### WHAT TO WORK ON
Starting at the beginning of the records and ending at the line containing "12: (46, 451)", edit the lines so that "top-left" becomes "upper-left", with nothing else changed, and leave the pictures out of your answer.

*** Begin section ***

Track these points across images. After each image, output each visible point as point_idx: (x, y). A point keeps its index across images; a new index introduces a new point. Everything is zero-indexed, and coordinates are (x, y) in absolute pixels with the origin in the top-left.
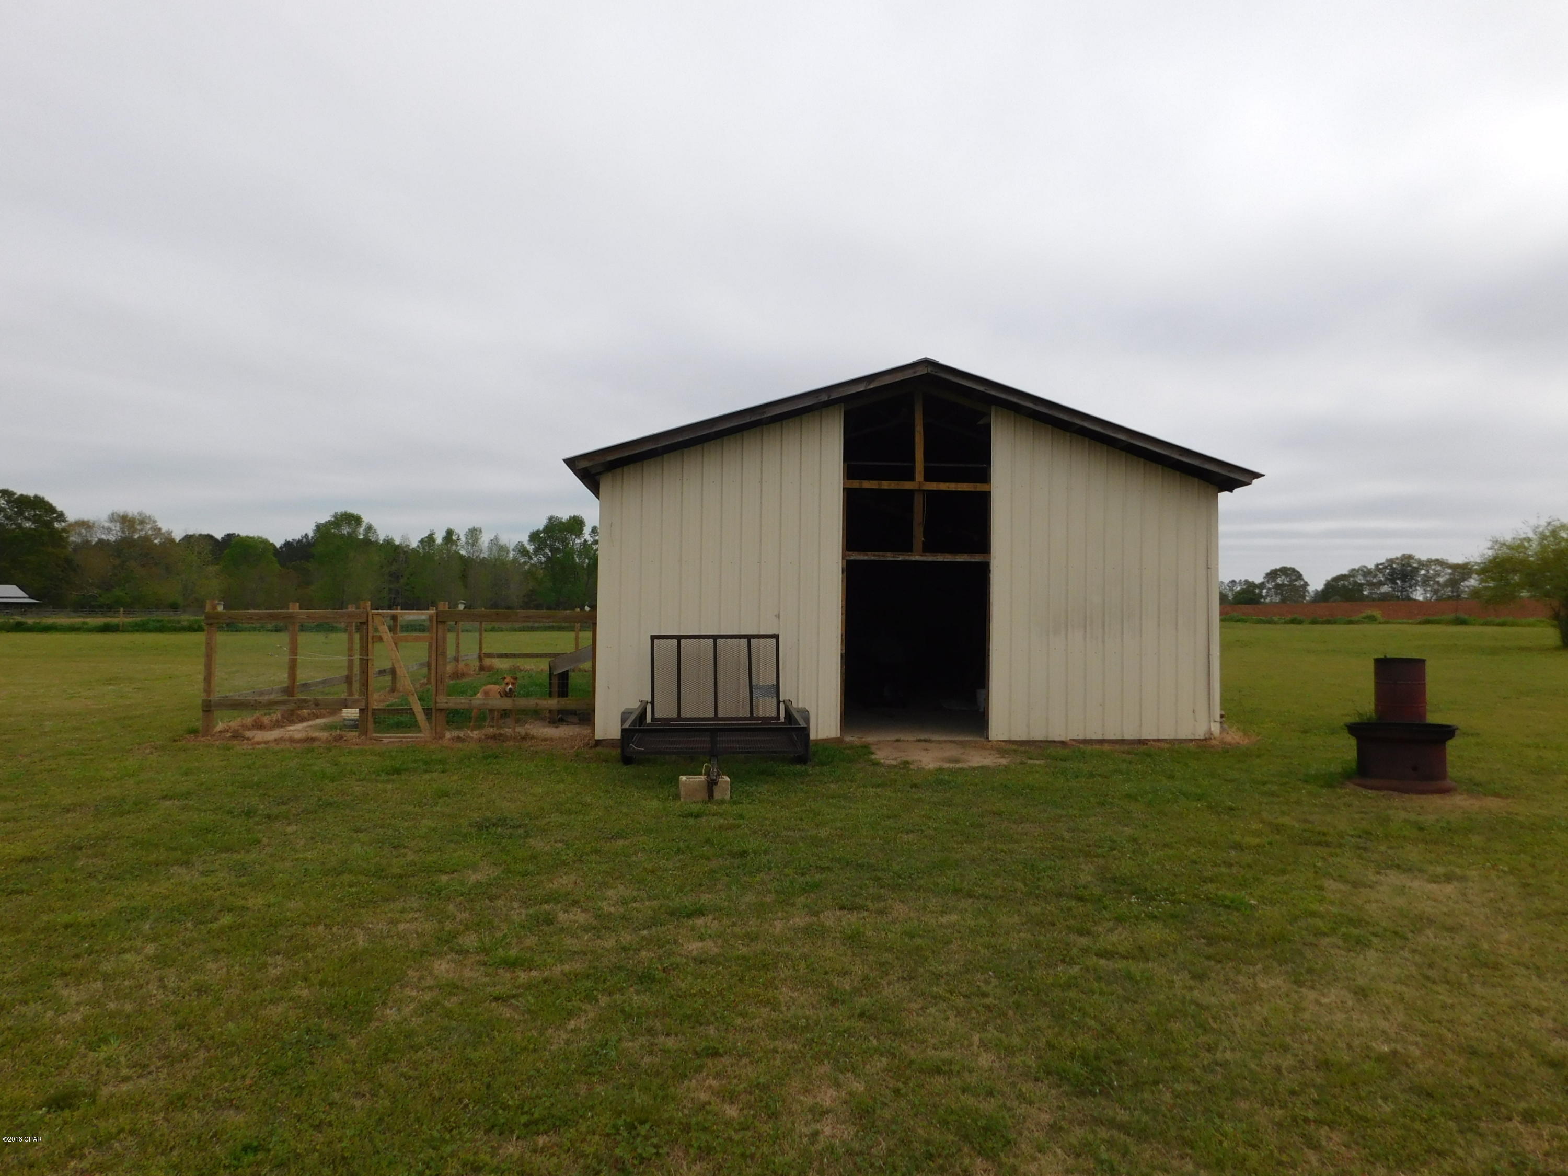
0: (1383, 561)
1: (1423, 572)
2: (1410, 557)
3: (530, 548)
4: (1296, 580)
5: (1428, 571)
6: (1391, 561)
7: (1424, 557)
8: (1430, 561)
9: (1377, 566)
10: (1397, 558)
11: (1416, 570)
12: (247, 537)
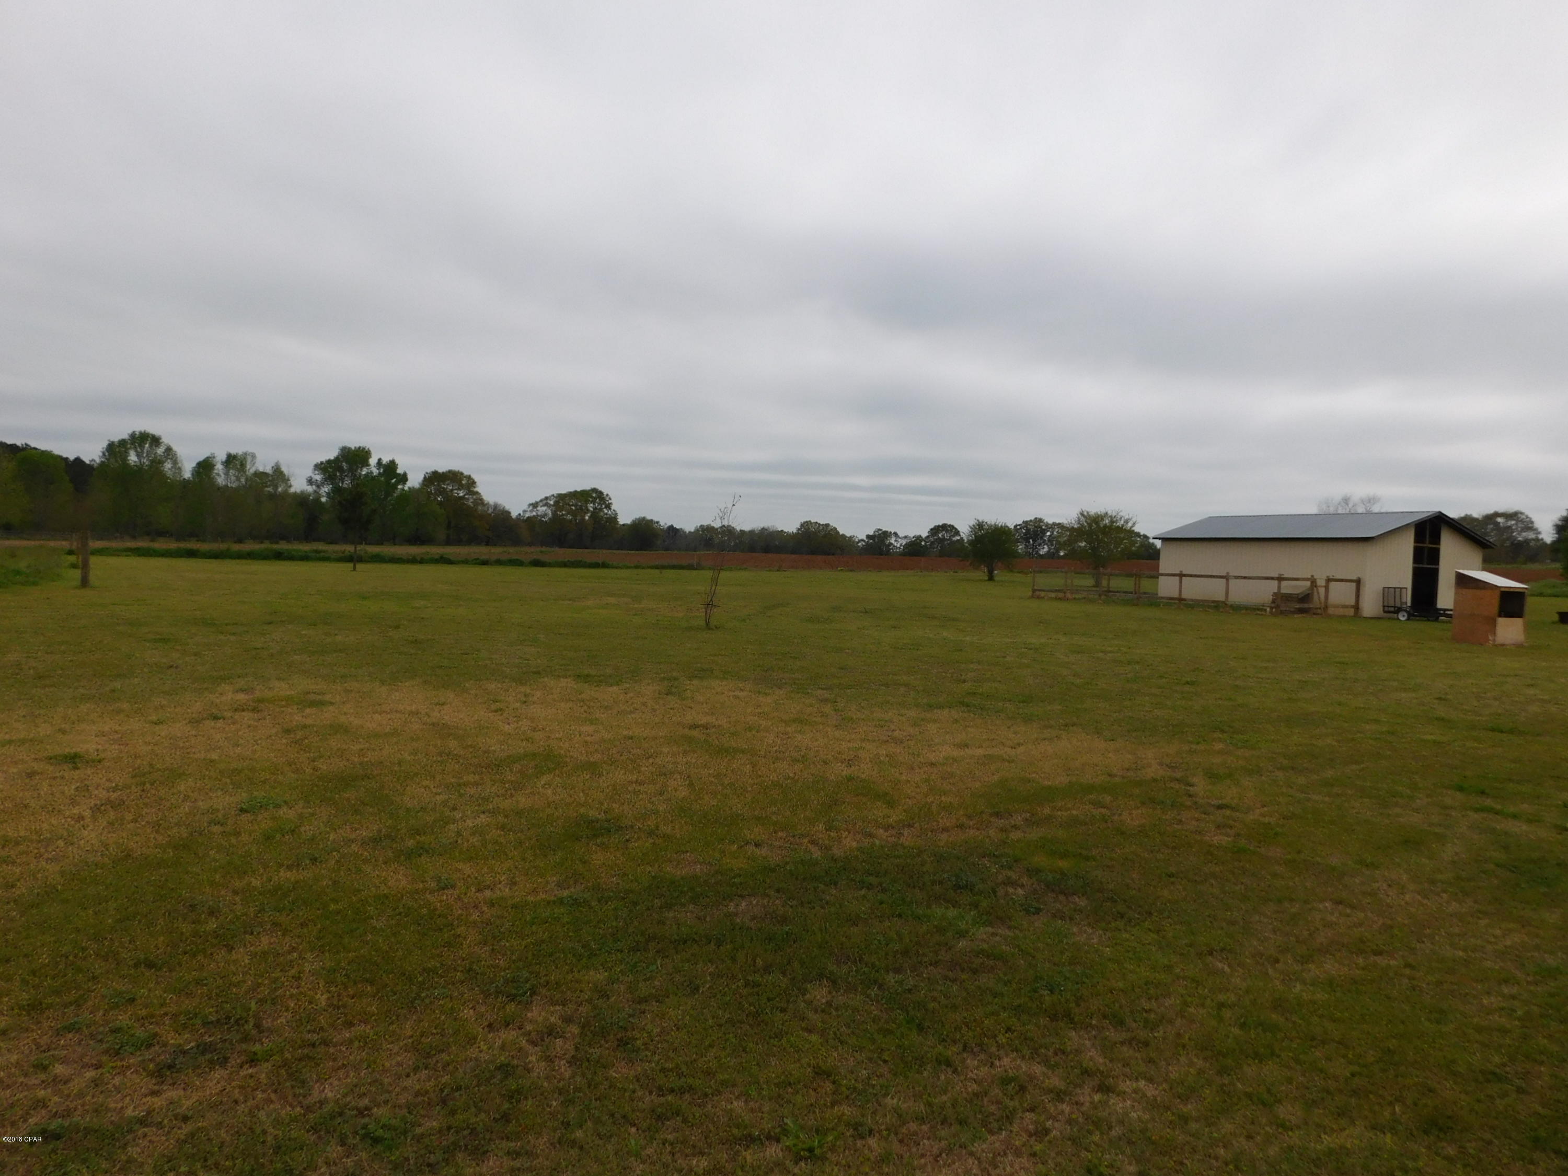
0: (1020, 522)
1: (1048, 534)
2: (1041, 520)
3: (318, 477)
4: (954, 536)
5: (1052, 533)
6: (1026, 523)
7: (1050, 521)
8: (1054, 524)
9: (1015, 526)
10: (1031, 521)
11: (1044, 532)
12: (46, 451)
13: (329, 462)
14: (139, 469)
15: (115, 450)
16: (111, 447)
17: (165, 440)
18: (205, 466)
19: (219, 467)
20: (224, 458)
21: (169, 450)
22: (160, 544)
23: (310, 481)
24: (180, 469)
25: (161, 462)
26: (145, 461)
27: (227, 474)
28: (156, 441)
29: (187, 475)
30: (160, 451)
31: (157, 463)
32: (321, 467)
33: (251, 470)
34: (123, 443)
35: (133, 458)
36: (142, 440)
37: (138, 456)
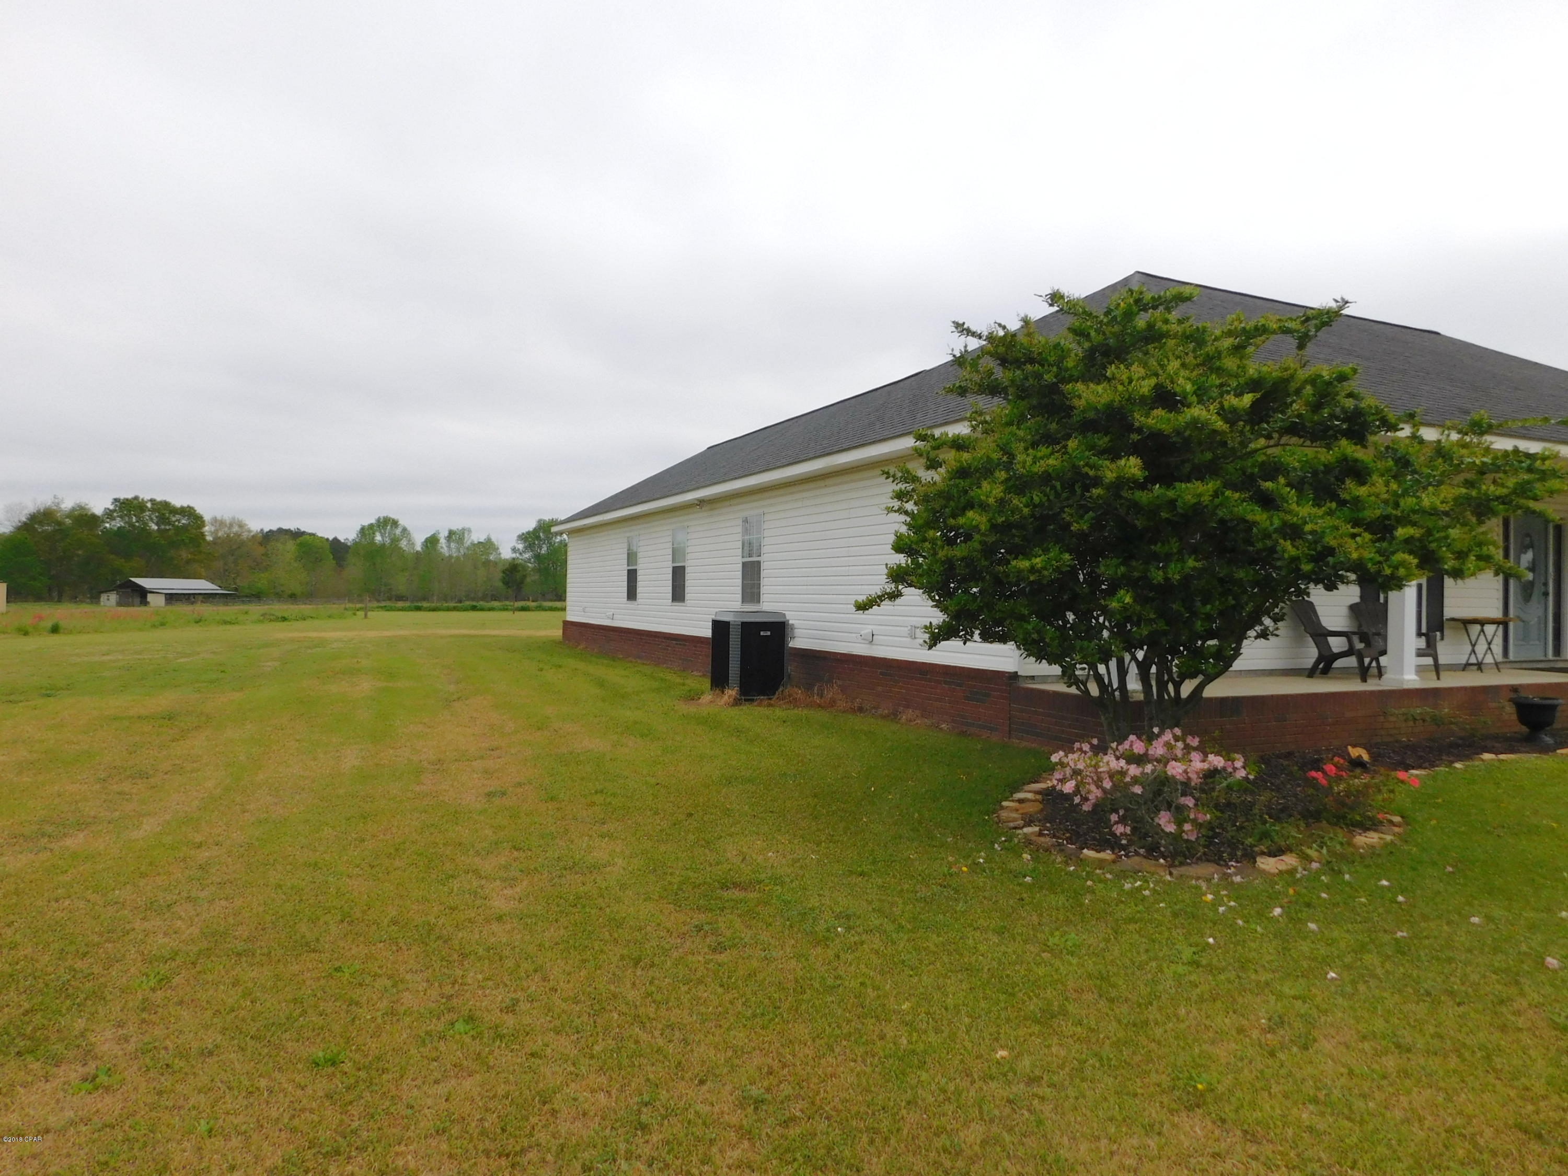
13: (528, 533)
14: (383, 545)
15: (365, 531)
16: (363, 529)
17: (402, 522)
18: (432, 541)
19: (443, 541)
20: (446, 534)
21: (405, 530)
22: (400, 604)
23: (514, 550)
24: (413, 544)
25: (399, 540)
26: (388, 540)
27: (449, 547)
28: (395, 523)
29: (418, 548)
30: (398, 531)
31: (395, 541)
32: (523, 537)
33: (467, 543)
34: (371, 526)
35: (378, 538)
36: (386, 523)
37: (382, 536)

*** End section ***

### SOLVED PROBLEM
Track these points across images. After each image, output each visible point as point_idx: (x, y). A point keeps its index across images; a new index introduces a new point. Everything is zero-indexed, and coordinates are (x, y) in absolute pixels with the origin in the upper-left.
0: (1383, 561)
1: (1423, 572)
2: (1410, 557)
3: (530, 548)
4: (1296, 580)
5: (1428, 571)
6: (1391, 561)
7: (1424, 557)
8: (1430, 561)
9: (1377, 566)
10: (1397, 558)
11: (1416, 570)
12: (247, 537)
0: (1020, 522)
1: (1048, 534)
2: (1041, 520)
3: (318, 477)
4: (954, 536)
5: (1052, 533)
6: (1026, 523)
7: (1050, 521)
8: (1054, 524)
9: (1015, 526)
10: (1031, 521)
11: (1044, 532)
12: (46, 451)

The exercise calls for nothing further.